--- Requirements ---
Change every "collectors" in the lines to "collected by" and write out all the lines otherwise unchanged, leaving out the pictures.

--- Data excerpts ---
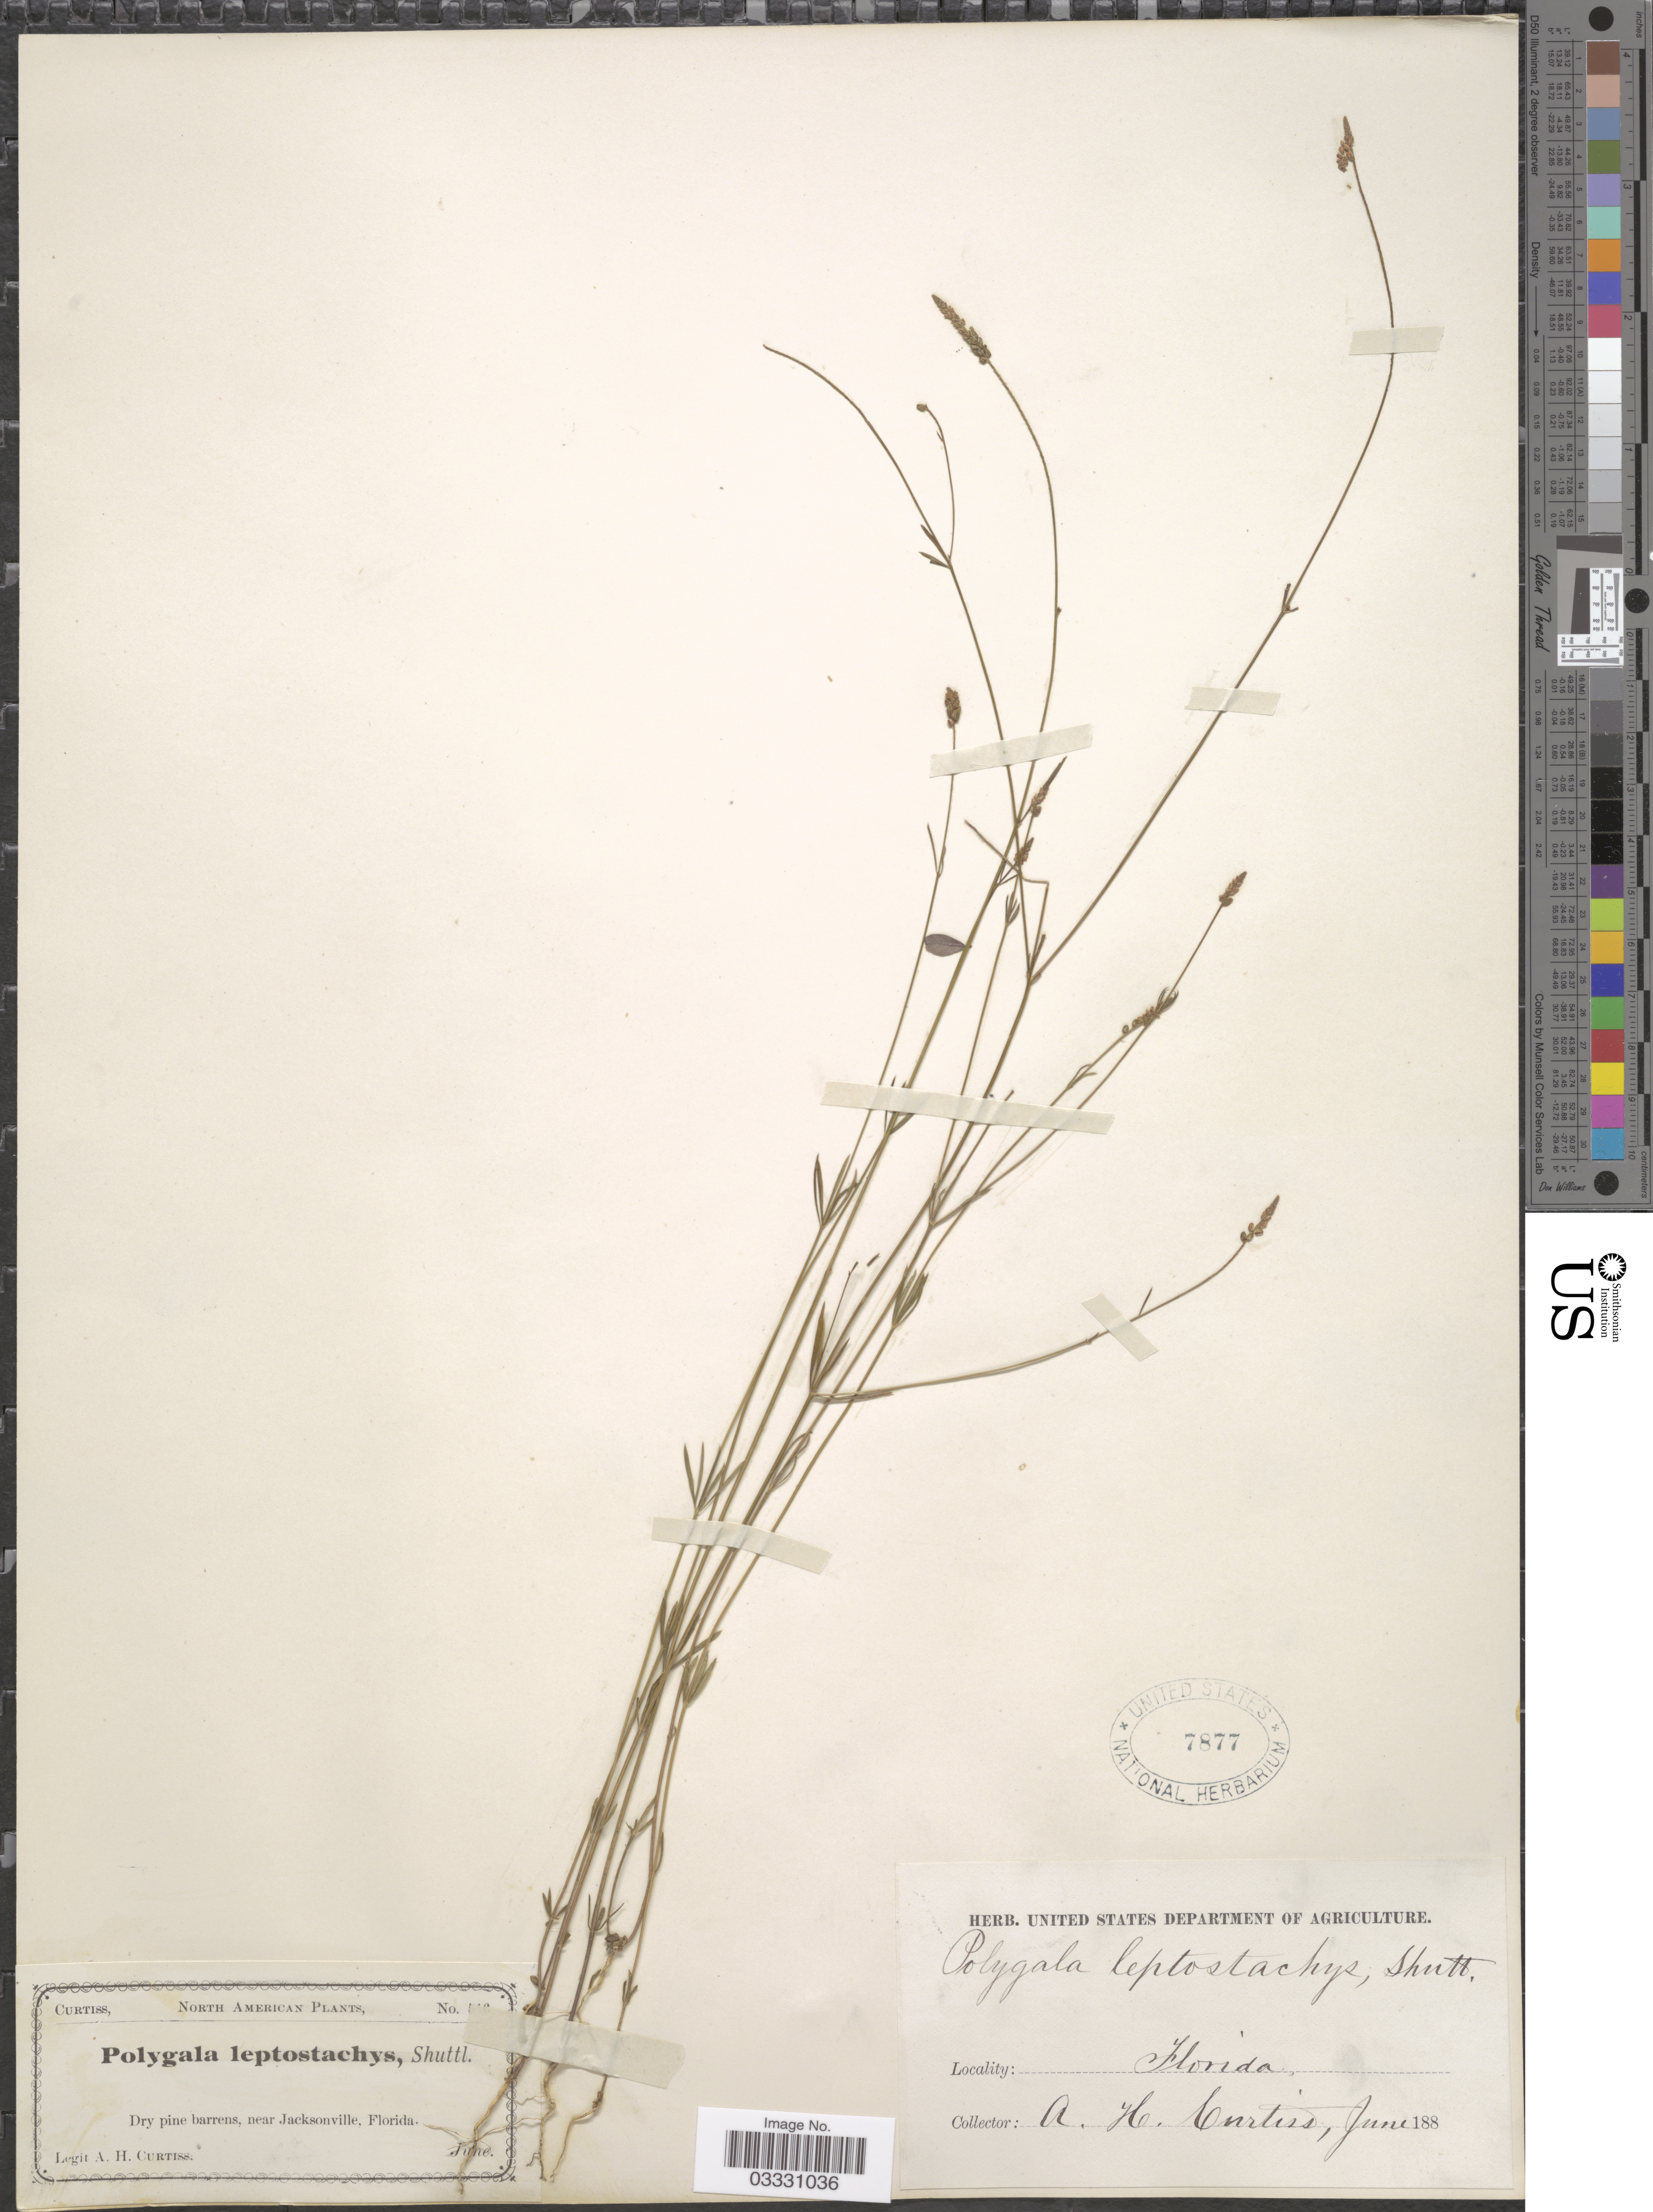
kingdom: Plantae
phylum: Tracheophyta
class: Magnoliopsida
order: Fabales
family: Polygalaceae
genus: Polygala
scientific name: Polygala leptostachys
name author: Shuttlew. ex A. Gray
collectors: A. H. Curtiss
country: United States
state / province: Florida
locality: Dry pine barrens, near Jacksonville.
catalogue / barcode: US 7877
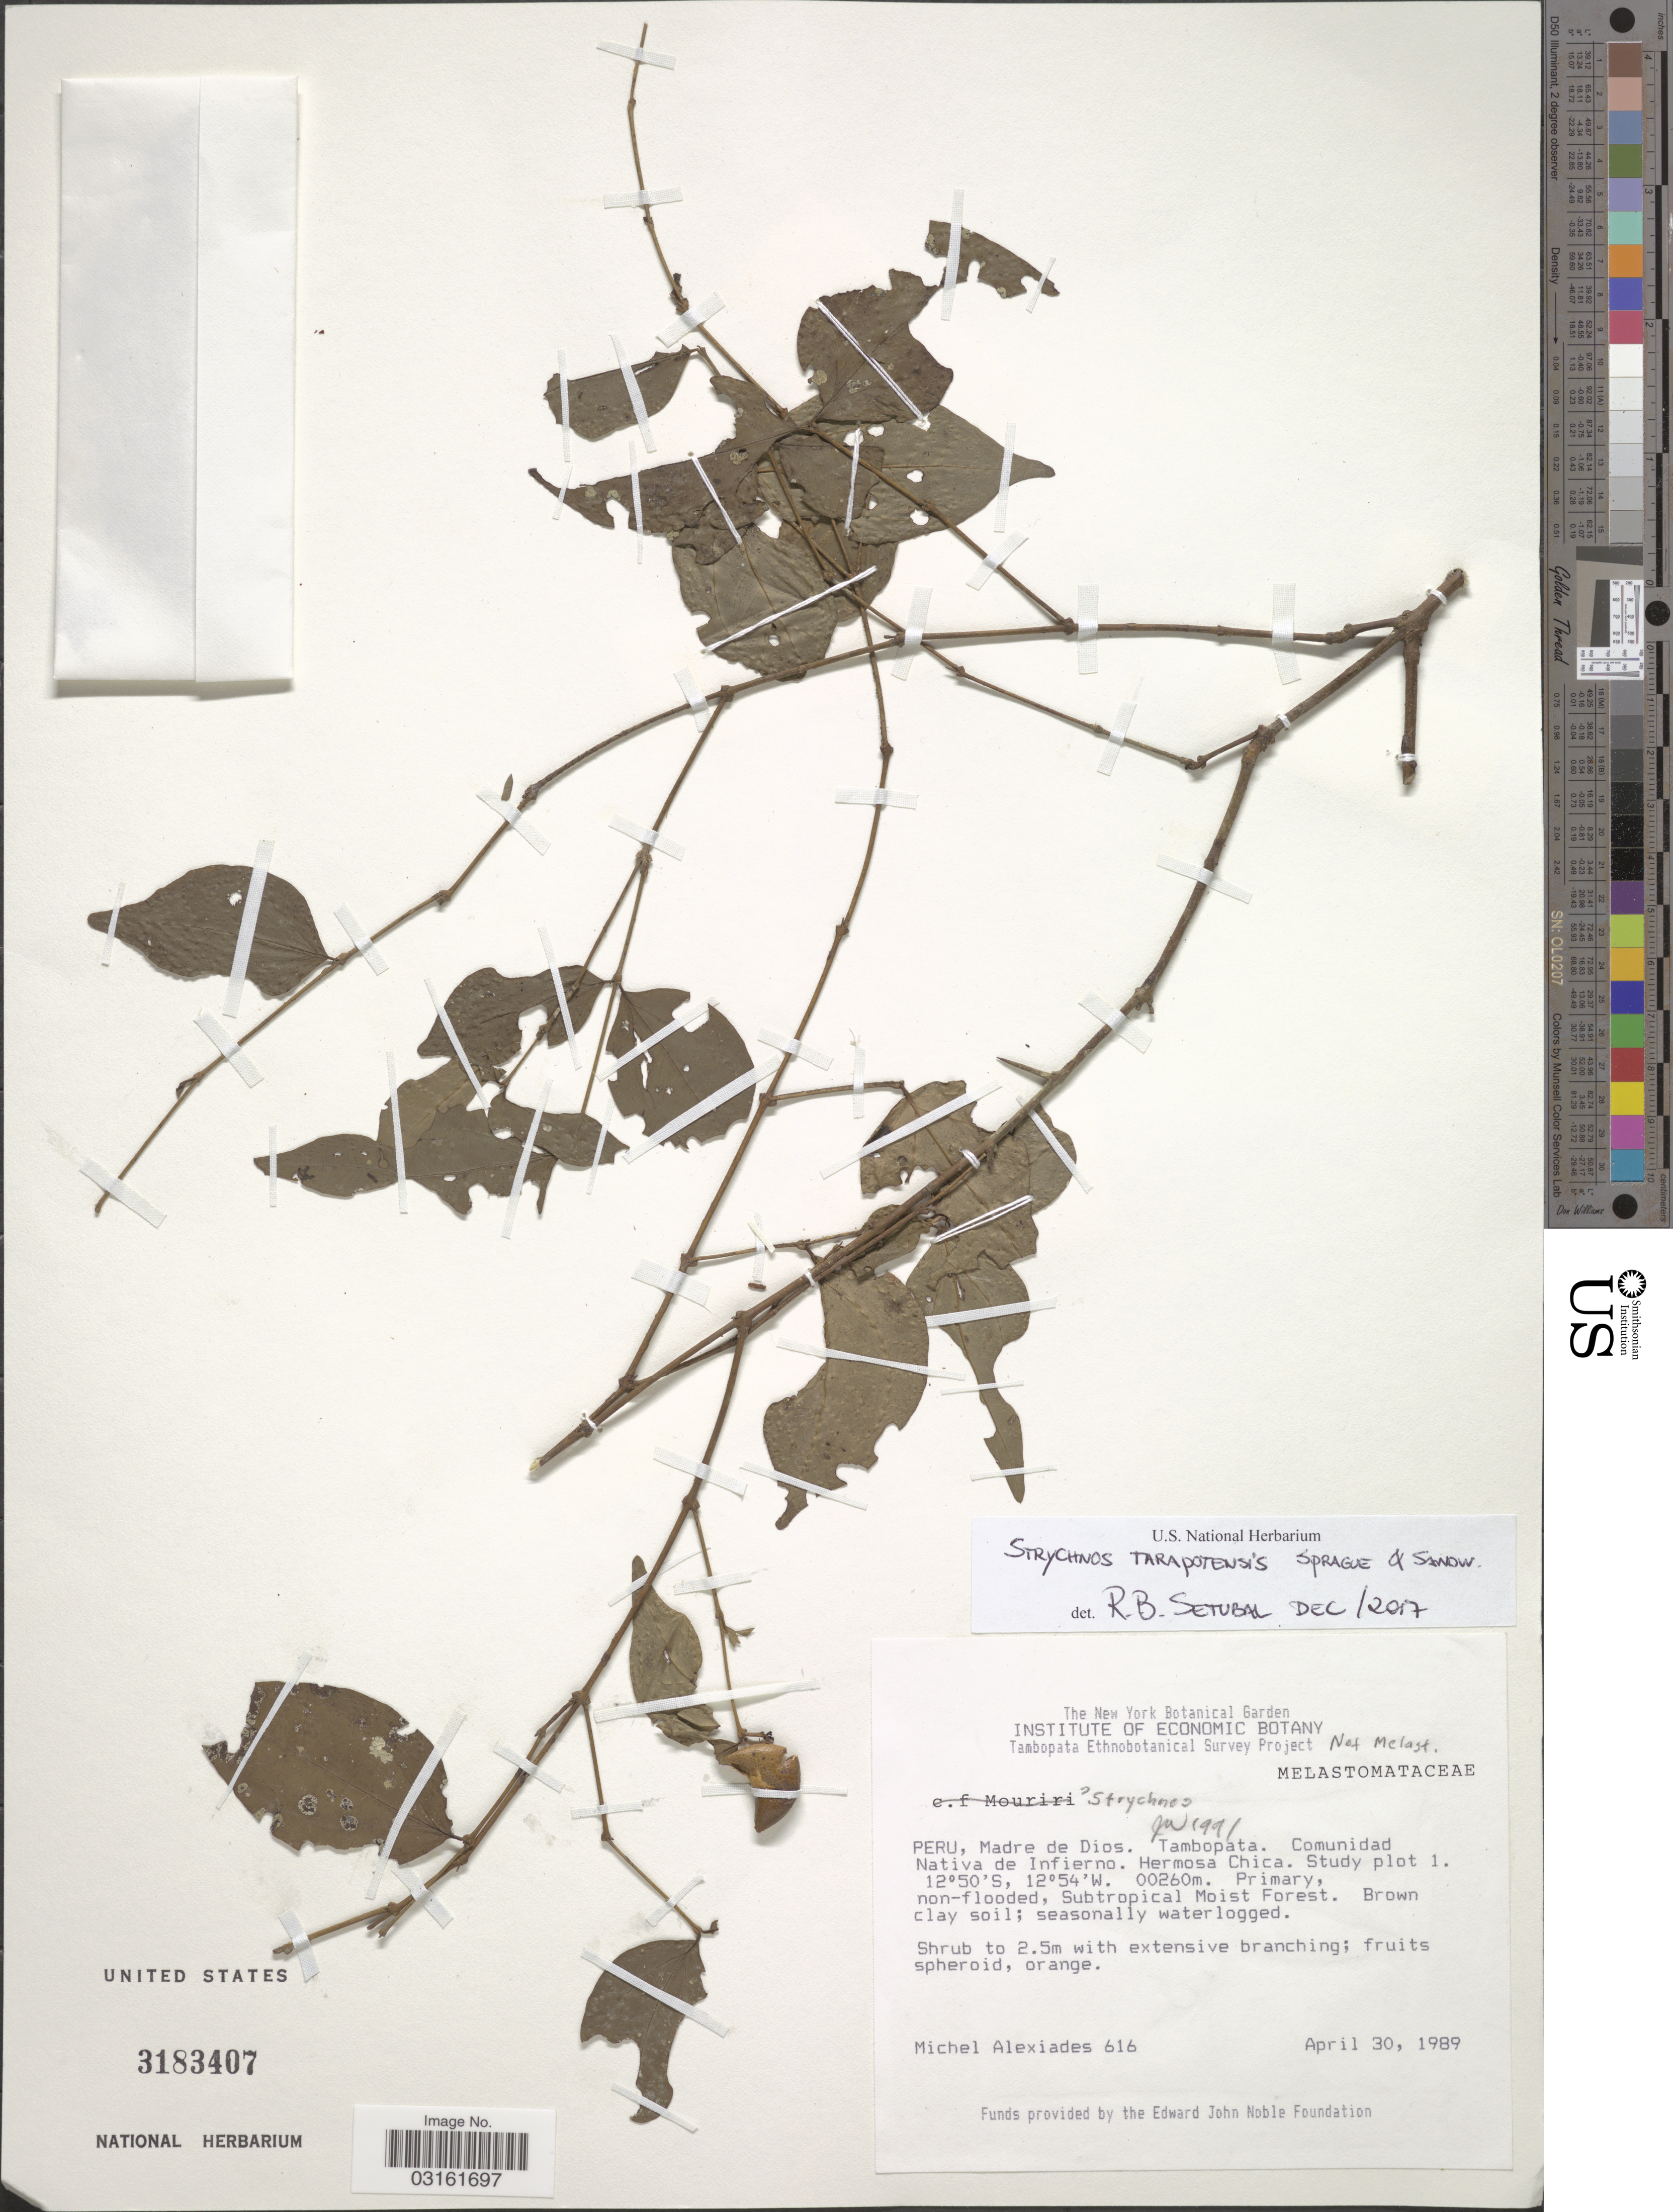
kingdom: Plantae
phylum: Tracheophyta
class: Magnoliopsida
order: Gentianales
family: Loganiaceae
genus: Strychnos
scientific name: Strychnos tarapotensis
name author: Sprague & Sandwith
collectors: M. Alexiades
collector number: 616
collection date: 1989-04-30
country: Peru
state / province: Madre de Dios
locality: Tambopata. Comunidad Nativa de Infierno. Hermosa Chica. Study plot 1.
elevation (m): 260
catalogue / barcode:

--- Finished task ---
kingdom: Plantae
phylum: Tracheophyta
class: Magnoliopsida
order: Fabales
family: Polygalaceae
genus: Polygala
scientific name: Polygala leptostachys
name author: Shuttlew. ex A. Gray
collected by: A. H. Curtiss
country: United States
state / province: Florida
locality: Dry pine barrens, near Jacksonville.
catalogue / barcode: US 7877
kingdom: Plantae
phylum: Tracheophyta
class: Magnoliopsida
order: Gentianales
family: Loganiaceae
genus: Strychnos
scientific name: Strychnos tarapotensis
name author: Sprague & Sandwith
collected by: M. Alexiades
collector number: 616
collection date: 1989-04-30
country: Peru
state / province: Madre de Dios
locality: Tambopata. Comunidad Nativa de Infierno. Hermosa Chica. Study plot 1.
elevation (m): 260
catalogue / barcode:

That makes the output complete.